= TEXT SEGMENT =
## Start
In order to discuss the physical implications of the new gauge boson,
it is necessary to work in the physical (or mass) eigenbasis for the
$Z-Z'$ system.
Going to the physical eigenbasis requires both diagonalizing the field
strength terms and the mass terms. This can be seen as a two-step process
in which we first diagonalize the field strengths via a $GL(2,R)$ 
transformation:
\beq
\left(\begin{array}{c} \hat B_\mu \\ \hat Z'_\mu \end{array}\right)=
\left(\begin{array}{cc} 1 & -\tan\chi \\ 0 & 1/\cos\chi \end{array}\right)
## End
= DATA SHOWN =
## Start
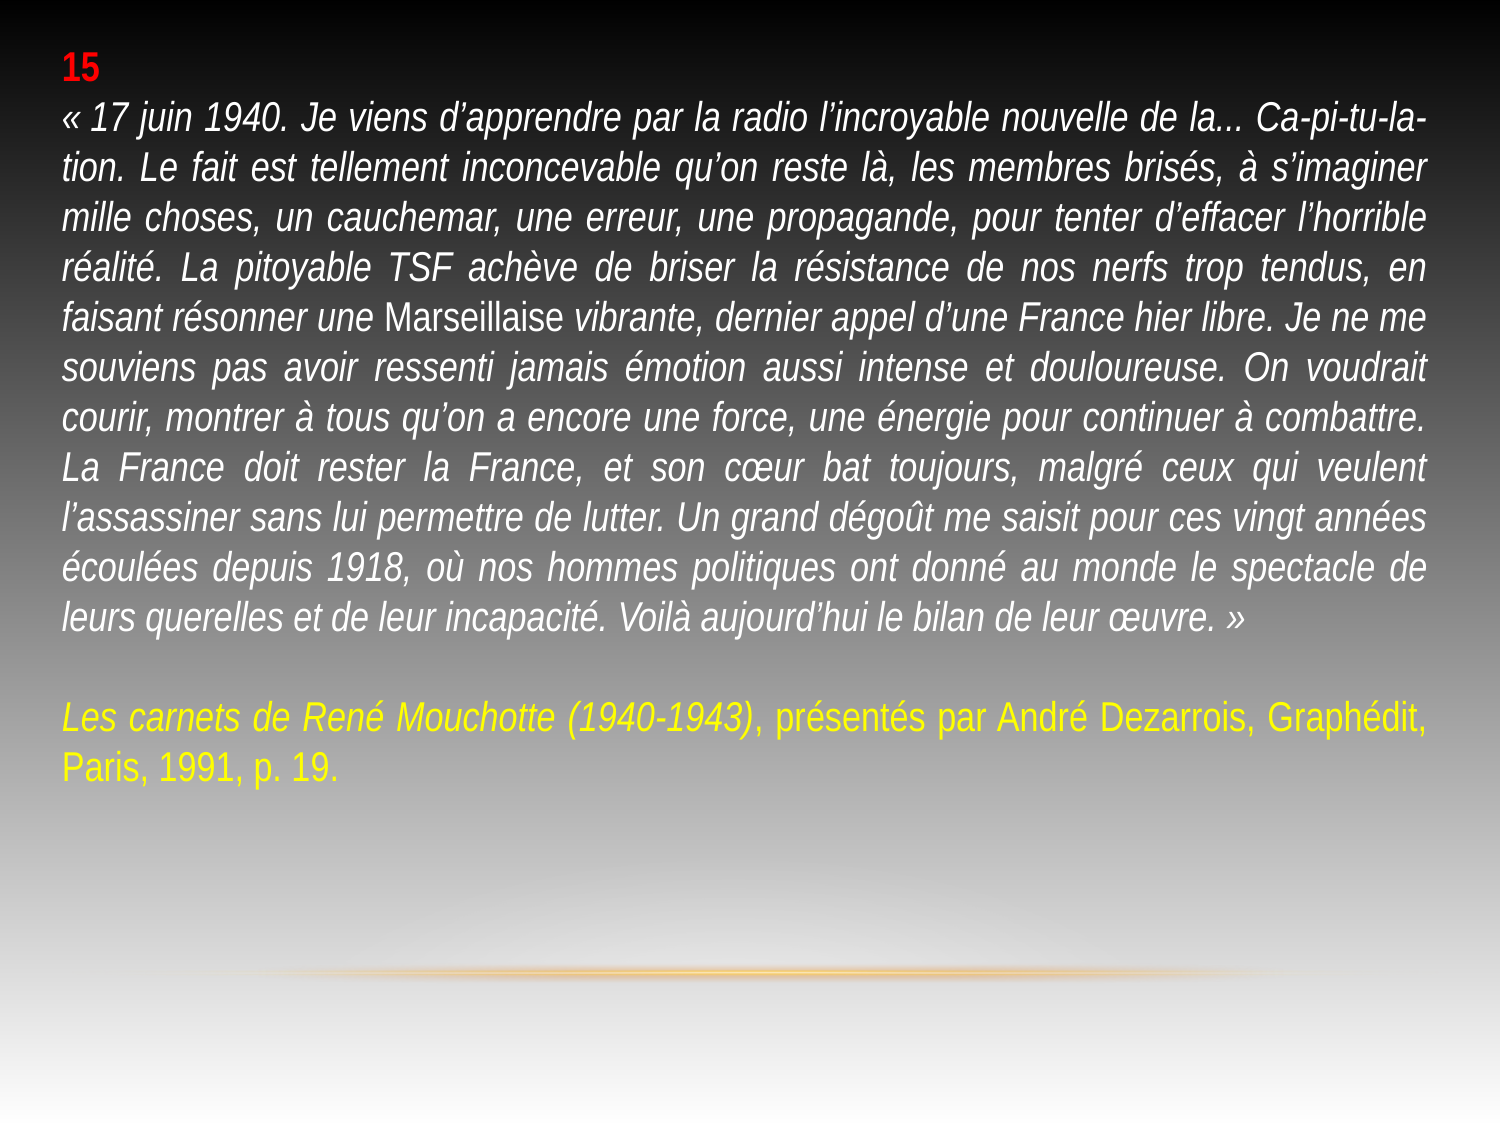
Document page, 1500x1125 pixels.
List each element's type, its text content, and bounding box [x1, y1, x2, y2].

picture [0, 0, 1500, 1125]
text_box 15 « 17 juin 1940. Je viens d’apprendre par la radio l’incroyable nouvelle de la... Ca-pi-tu-la-tion. Le fait est tellement inconcevable qu’on reste là, les membres brisés, à s’imaginer mille choses, un cauchemar, une erreur, une propagande, pour tenter d’effacer l’horrible réalité. La pitoyable TSF achève de briser la résistance de nos nerfs trop tendus, en faisant résonner une Marseillaise vibrante, dernier appel d’une France hier libre. Je ne me souviens pas avoir ressenti jamais émotion aussi intense et douloureuse. On voudrait courir, montrer à tous qu’on a encore une force, une énergie pour continuer à combattre. La France doit rester la France, et son cœur bat toujours, malgré ceux qui veulent l’assassiner sans lui permettre de lutter. Un grand dégoût me saisit pour ces vingt années écoulées depuis 1918, où nos hommes politiques ont donné au monde le spectacle de leurs querelles et de leur incapacité. Voilà aujourd’hui le bilan de leur œuvre. » Les carnets de René Mouchotte (1940-1943), présentés par André Dezarrois, Graphédit, Paris, 1991, p. 19. [47, 32, 1443, 848]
## End
= EXERCISE TASK 1 =
In the gauge boson passage, what kind of transformation is used to diagonalize the field strengths?
= EXERCISE TASK 2 =
Based on the gauge boson passage, explain why moving to the physical eigenbasis for the $Z-Z'$ system is treated as a two-step process.
= EXERCISE TASK 3 =
Please carry on the gauge boson passage from the point where it stops.

= RESPONSE 1 =
A $GL(2,R)$ transformation.

= RESPONSE 2 =
Reaching the physical (mass) eigenbasis requires diagonalizing both the field strength terms and the mass terms. The process is therefore split into two steps, and the first step diagonalizes the field strengths with a $GL(2,R)$ transformation.

= RESPONSE 3 =
\left(\begin{array}{c} B_\mu \\ Z'_\mu \end{array}\right).
\eeq
Notationally, we express all parameters and fields in the original, mixed
basis as hatted, and those in the physical basis without hats.
So $(\hat B_\mu, \hat Z'_\mu)$ are the original $U(1)_Y$ and $U(1)'$ 
gauge fields with non-diagonal kinetic terms,
while $(B_\mu, Z'_\mu)$ have canonical gauge kinetic terms. The process
of diagonalization introduces new interactions among the gauge bosons and 
the matter
fields. Specifically, the $U(1)'$ charge of all fields is shifted by an amount
proportional to their hypercharge and $\sin\chi$; thus fields which were not 
charged
under $U(1)'$ now have some non-zero $U(1)'$ charge due to the non-orthogonal
rotation above.

Next
we go to the physical eigenbasis (via an $O(3)$ rotation)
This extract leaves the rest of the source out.